2.3 Expectation
Let \(X\) be a random variable with values in \(\mathbb{R}.\) We would like to determine a number that represents the typical, or mean, value of \(X.\) For example, consider a random variable \(X\) that is equal to \(a\) with probability \(p\) and to \(b\) with probability \(1 - p.\) In other words, \[\mathbb{P}_X = p \delta_a + (1-p) \delta_b\,.\] In school we learn that the mean value of \(X\) is \[p a + (1 - p) b = \int_R x \, \mathbb{P}_X(\mathrm dx) = \int_\Omega X(\omega) \, \mathbb{P}(\mathrm d\omega)\,,\] where the second identity follows by definition of \(\mathbb{P}_X\) (Definition 2.15). Note that which probability space \(X\) is defined on does not matter.
Let \(X\) be a random variable with values in \(\mathbb{R}.\) The expectation of \(X\) is \[\mathbb{E}[X] :=\int X(\omega) \, \mathbb{P}(\mathrm d\omega)\,,\] which is well-defined if \(X \geqslant 0\) (in which case \(\mathbb{E}[X] \in [0,\infty]\)) or if \(\mathbb{E}[\lvert X \rvert] < \infty\) (in which case \(X\) is called integrable).
If \(X = (X_1, \dots, X_d) \in \mathbb{R}^d\) has values in \(\mathbb{R}^d,\) then we define \[\mathbb{E}[X] :=(\mathbb{E}[X_1], \dots, \mathbb{E}[X_d])\,.\]
The following result states how to compute the expectation of a function of a random variable.
Let \(X\) be a random variable with values in \((E, \mathcal E),\) and let \(f \,\colon E \to \mathbb{R}\cup \{\infty\}\) be measurable. Then \[\mathbb{E}[f(X)] = \int f \, \mathrm d\mathbb{P}_X\] provided that \(f \geqslant 0\) or \(\mathbb{E}[\lvert f(X) \rvert] < \infty.\)

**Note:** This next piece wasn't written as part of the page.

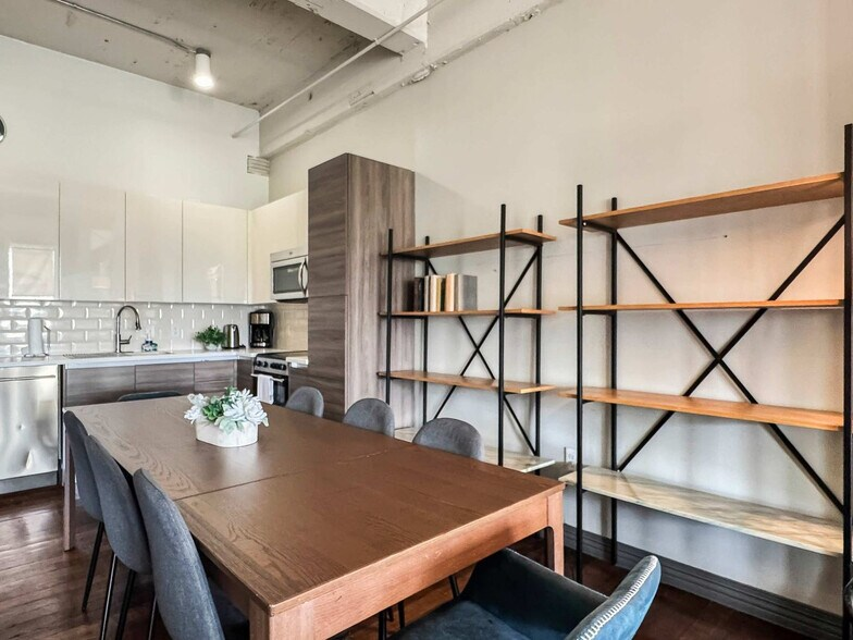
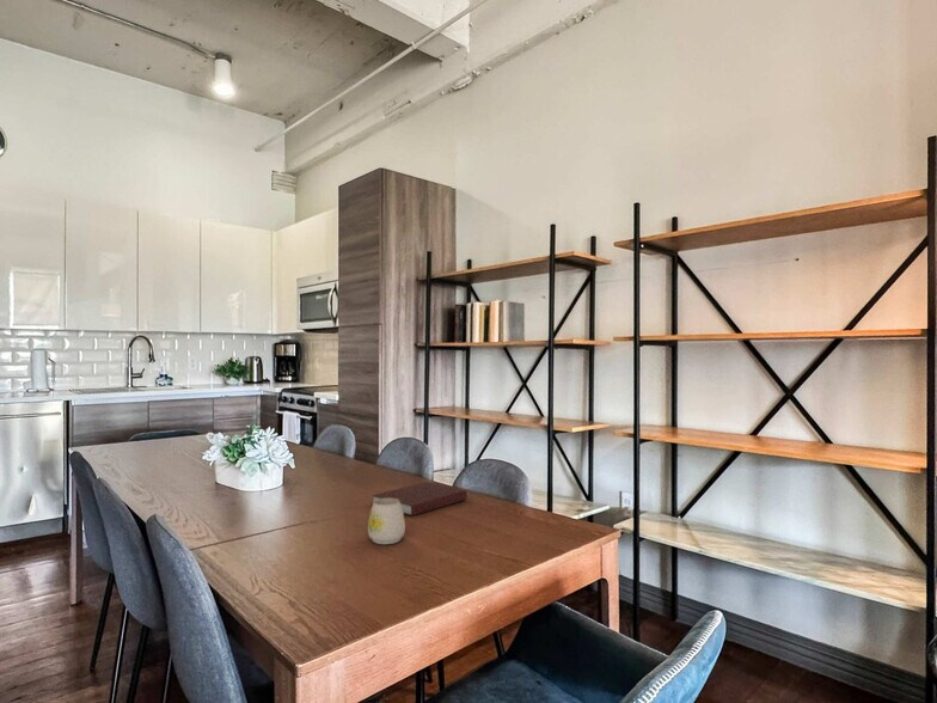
+ mug [367,499,406,545]
+ notebook [370,481,468,516]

Proof. The proof is an archetypal argument from measure theory, which we recall here. See also the discussion after Definition 1.9. Consider first the case where \(f\) is an indicator function, \(f = \mathbf 1_{B}\) for \(B \in \mathcal E.\) Then \[\mathbb{E}[f(X)] = \mathbb{E}[\mathbf 1_{B}(X)] = \mathbb{P}(X \in B) = \mathbb{P}_X(B) = \int_B \mathrm d\mathbb{P}_X = \int \mathbf 1_{B} \, \mathrm d\mathbb{P}_X = \int f \, \mathrm d\mathbb{P}_X\,,\] as desired.
Moreover, by linearity of the integrals over \(\mathbb{P}\) in \(\mathbb{E}[\cdot]\) as well as over \(\mathbb{P}_X,\) we deduce that the claim holds for any simple function \(f.\)

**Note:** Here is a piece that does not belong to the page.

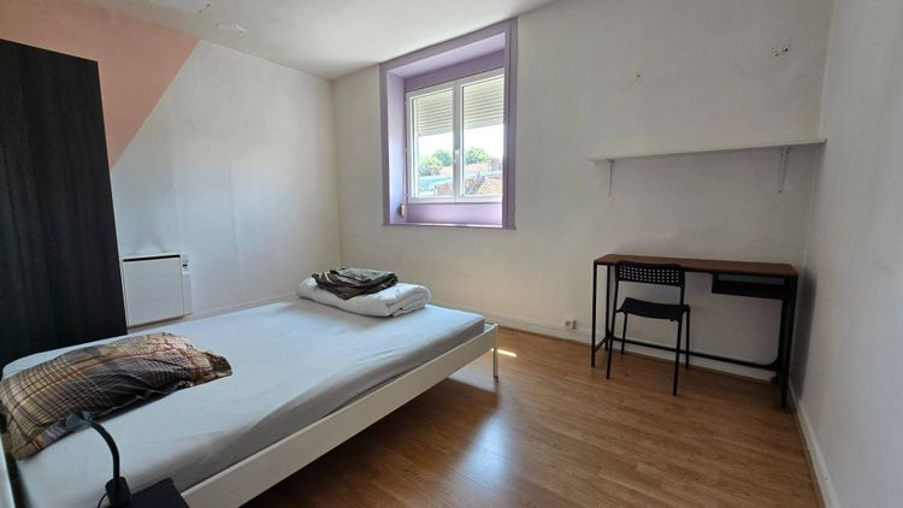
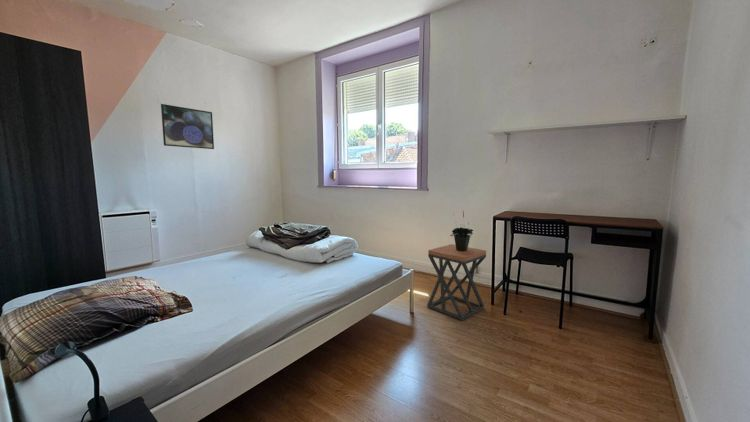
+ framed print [160,103,215,150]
+ stool [426,243,487,321]
+ potted plant [449,211,474,251]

Next, let \(f\) be an arbitrary nonnegative measurable function. Choose a sequence of simple functions \(f_n\) that converge to \(f\) monotonically from below. Then by using the claim for simple functions, as well as the monotone convergence theorem twice (since \((f_n)\) and \((f_n(X))\) are pointwise nondecreasing sequences on \(E\) and \(\Omega,\) respectively), we obtain \[\mathbb{E}[f(X)] = \lim_{n \to \infty} \mathbb{E}[f_n(X)] = \lim_{n \to \infty} \int f_n \, \mathrm d\mathbb{P}_X = \int f \, \mathrm d\mathbb{P}_X\,.\] This concludes the proof for \(f \geqslant 0.\) If \(f\) is a general integrable function, we split \(f = f_+ - f_-\) into its positive and negative parts, and apply the result for positive \(f\) to \(f_+\) and \(f_-\) separately.

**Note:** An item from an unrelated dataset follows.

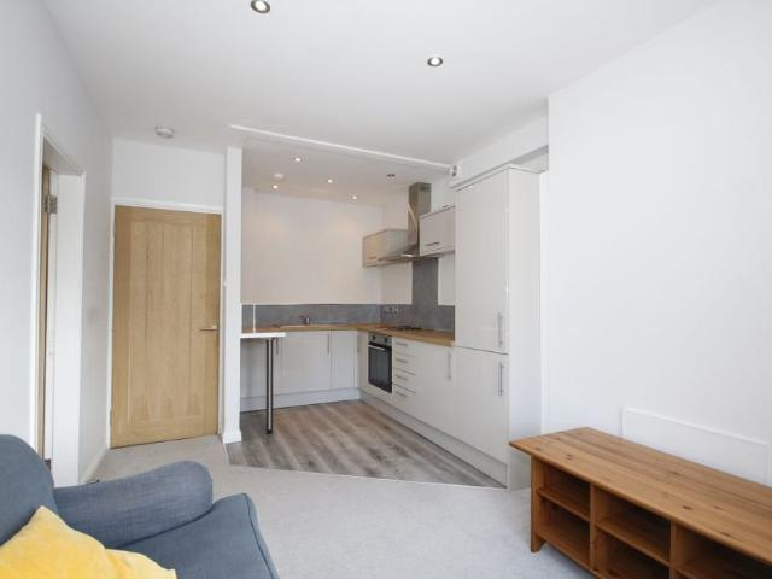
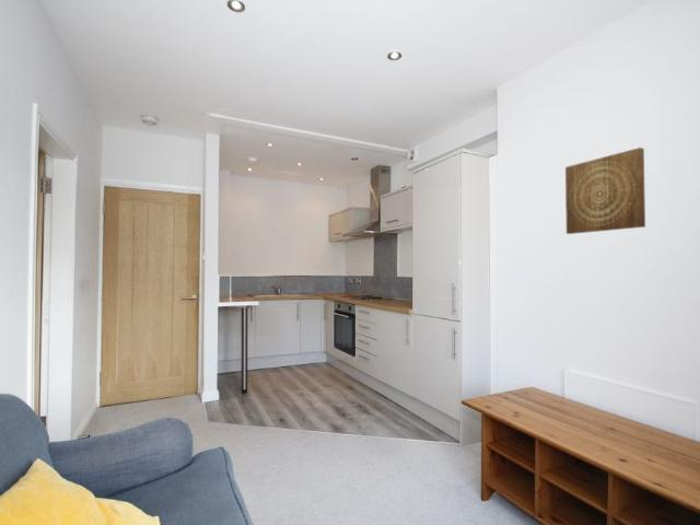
+ wall art [564,147,646,235]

Let us compute the expectation of the sum of two throws of a die: \[\mathbb{E}[X] = \frac{1}{36} \sum_{i,j = 1}^6 (i+j) = \frac{1}{36} \biggl(6 \sum_{i = 1}^6 i + 6 \sum_{j = 1}^6 j\biggr) = 7\,.\]
Let us compute the expected number of throws until we obtain a \(6\): \[\mathbb{E}[X] = \sum_{n = 1}^\infty n \, \mathbb{P}(X = n) = \frac{1}{6} \sum_{n = 1}^\infty n \, \biggl(\frac{5}{6}\biggr)^{n-1} = \frac{1}{6} \frac{1}{(1/6)^2} = 6\,,\] where we used the geometric series identity \(\sum_{n=1}^\infty n x^{n-1} = \frac{1}{(1-x)^2},\) which is proved by differentiating in \(x.\)
2.4 The classical laws
In this section we go to the zoo. We encounter the most common and useful laws and learn their names, along with any parameters they depend on. We leave it as a simple exercise to check that each of them is indeed a probability measure (i.e. that the total measure equals one).
Discrete laws
The following laws are defined on \((E, \mathcal E)\) with \(E\) finite or countable and \(\mathcal E = \mathcal P(E).\)
Uniform. Let \(E\) be a finite set and define \(\mathbb{P}(X = x) = \frac{1}{\# E}\) for all \(x \in E.\)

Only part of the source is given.